- Brief
Reproduce the text from every item below, line for line and without changes, and omit the pictures.

- Text data extracted from pages
=== Begin Enclosure ===
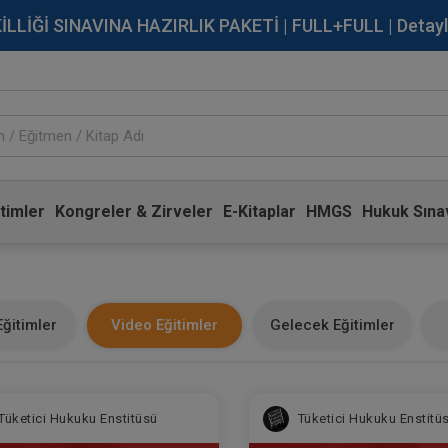
İĞİ SINAVINA HAZIRLIK PAKETİ | FULL+FULL | Detaylı Bi
timler
Kongreler & Zirveler
E-Kitaplar
HMGS
Hukuk Sınav
ğitimler
Video Eğitimler
Gelecek Eğitimler
Tüketici Hukuku Enstitüsü
Tüketici Hukuku Enstitü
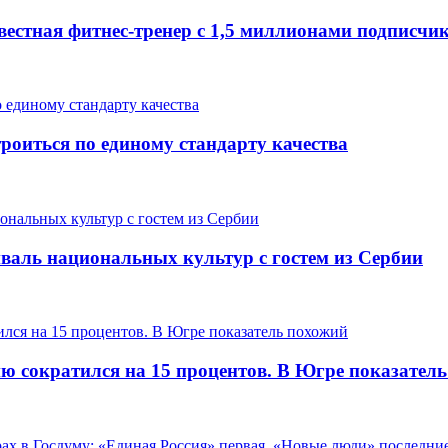
вестная фитнес-тренер с 1,5 миллионами подписчи
роиться по единому стандарту качества
валь национальных культур с гостем из Сербии
ию сократился на 15 процентов. В Югре показател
=== End Enclosure ===
- Answer for this exercise
İĞİ SINAVINA HAZIRLIK PAKETİ | FULL+FULL | Detaylı Bi
timler
Kongreler & Zirveler
E-Kitaplar
HMGS
Hukuk Sınav
ğitimler
Video Eğitimler
Gelecek Eğitimler
Tüketici Hukuku Enstitüsü
Tüketici Hukuku Enstitü
вестная фитнес-тренер с 1,5 миллионами подписчи
роиться по единому стандарту качества
валь национальных культур с гостем из Сербии
ию сократился на 15 процентов. В Югре показател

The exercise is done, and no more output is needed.